Bias in studies of prenatal exposures using real-world data due to pregnancy identification method
Abstract
Background: Researchers typically identify pregnancies in healthcare data based on observed outcomes (e.g., delivery). This outcome-based approach misses pregnancies that received prenatal care but whose outcomes were not recorded (e.g., at-home miscarriage), potentially inducing selection bias in effect estimates for prenatal exposures. Alternatively, prenatal encounters can be used to identify pregnancies, including those with unobserved outcomes. However, this prenatal approach requires methods to address missing data.
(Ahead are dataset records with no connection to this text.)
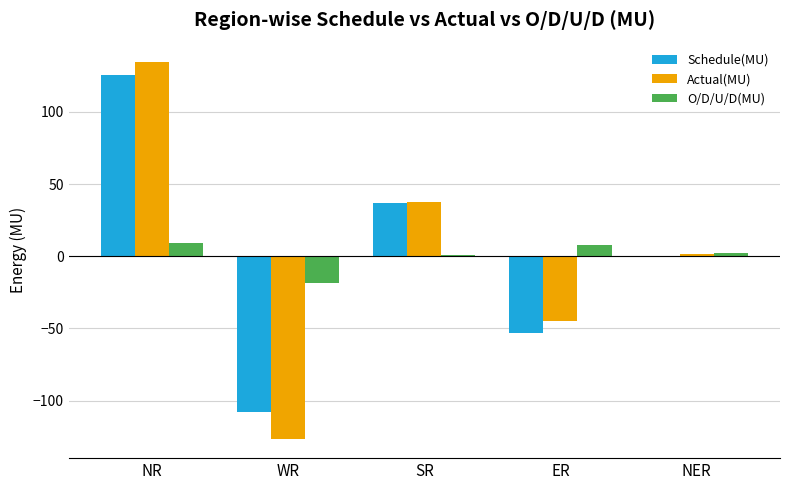

What is the sum of all Actual(MU) values?

2.7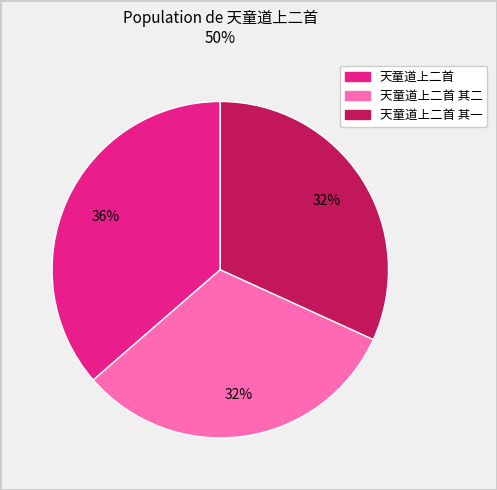

Is there a majority slice in this chart?

No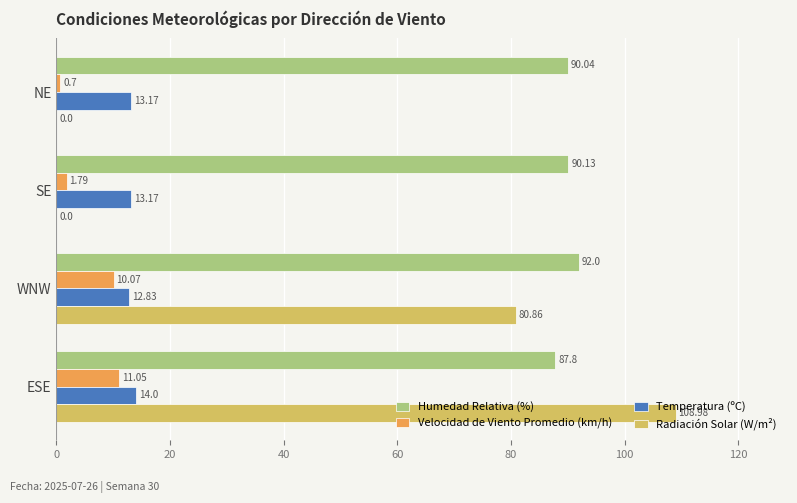

Is the value of Humedad Relativa (%) at WNW greater than the value of Radiación Solar (W/m²) at ESE?

No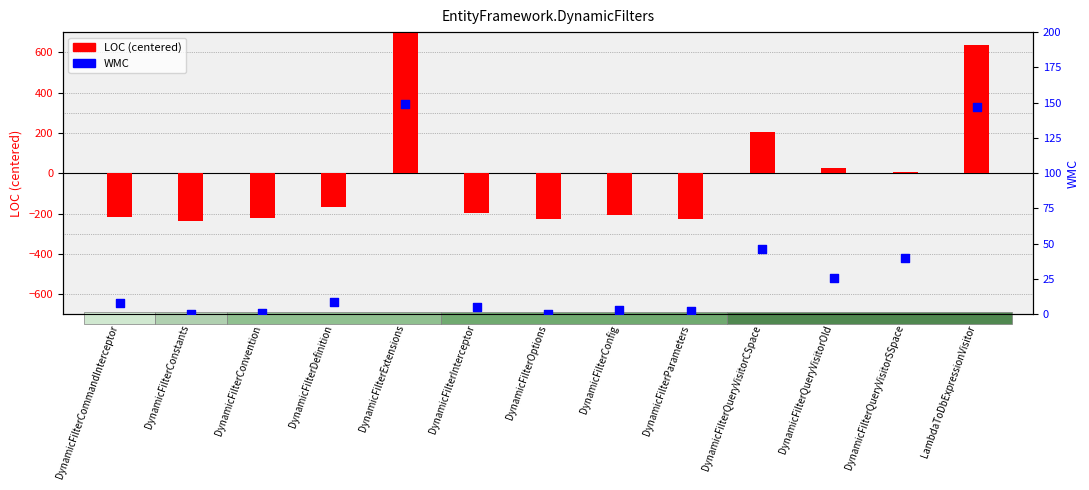

Which series contains the lowest Y value?

LOC (centered)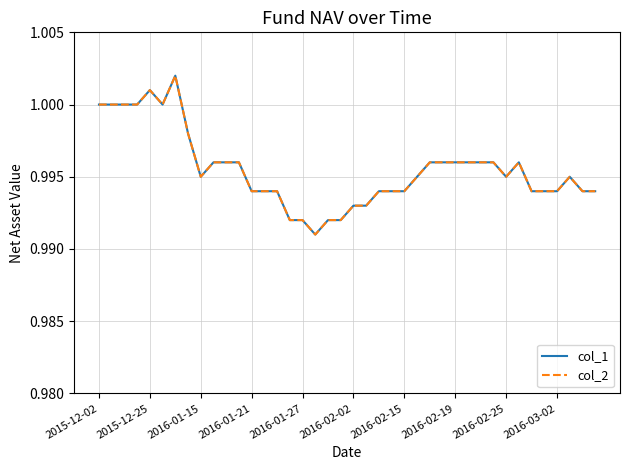

In col_1, how many points are higher than both neighbors (excluding endpoints)?

4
Methods: We simulated 10,000,000 pregnancies and estimated the total effect of initiating treatment on the risk of preeclampsia. We generated data for 36 scenarios in which we varied the effect of treatment on miscarriage and/or preeclampsia; the percentage with missing outcomes (5% or 20%); and the cause of missingness: (1) measured covariates, (2) unobserved miscarriage, and (3) a mix of both. We then created three analytic samples to address missing pregnancy outcomes: observed deliveries, observed deliveries and miscarriages, and all pregnancies. Treatment effects were estimated using non-parametric direct standardization. Results: Risk differences (RDs) and risk ratios (RRs) from the three analytic samples were similarly biased when all missingness was due to unobserved miscarriage (log-transformed RR bias range: -0.12-0.33 among observed deliveries; -0.11-0.32 among observed deliveries and miscarriages; and -0.11-0.32 among all pregnancies). When predictors of missingness were measured, only the all pregnancies approach was unbiased (-0.27-0.33; -0.29-0.03; and -0.02-0.01, respectively). Conclusions: When all missingness was due to miscarriage, the analytic samples returned similar effect estimates. Only among all pregnancies did bias decrease as the proportion of missingness due to measured variables increased.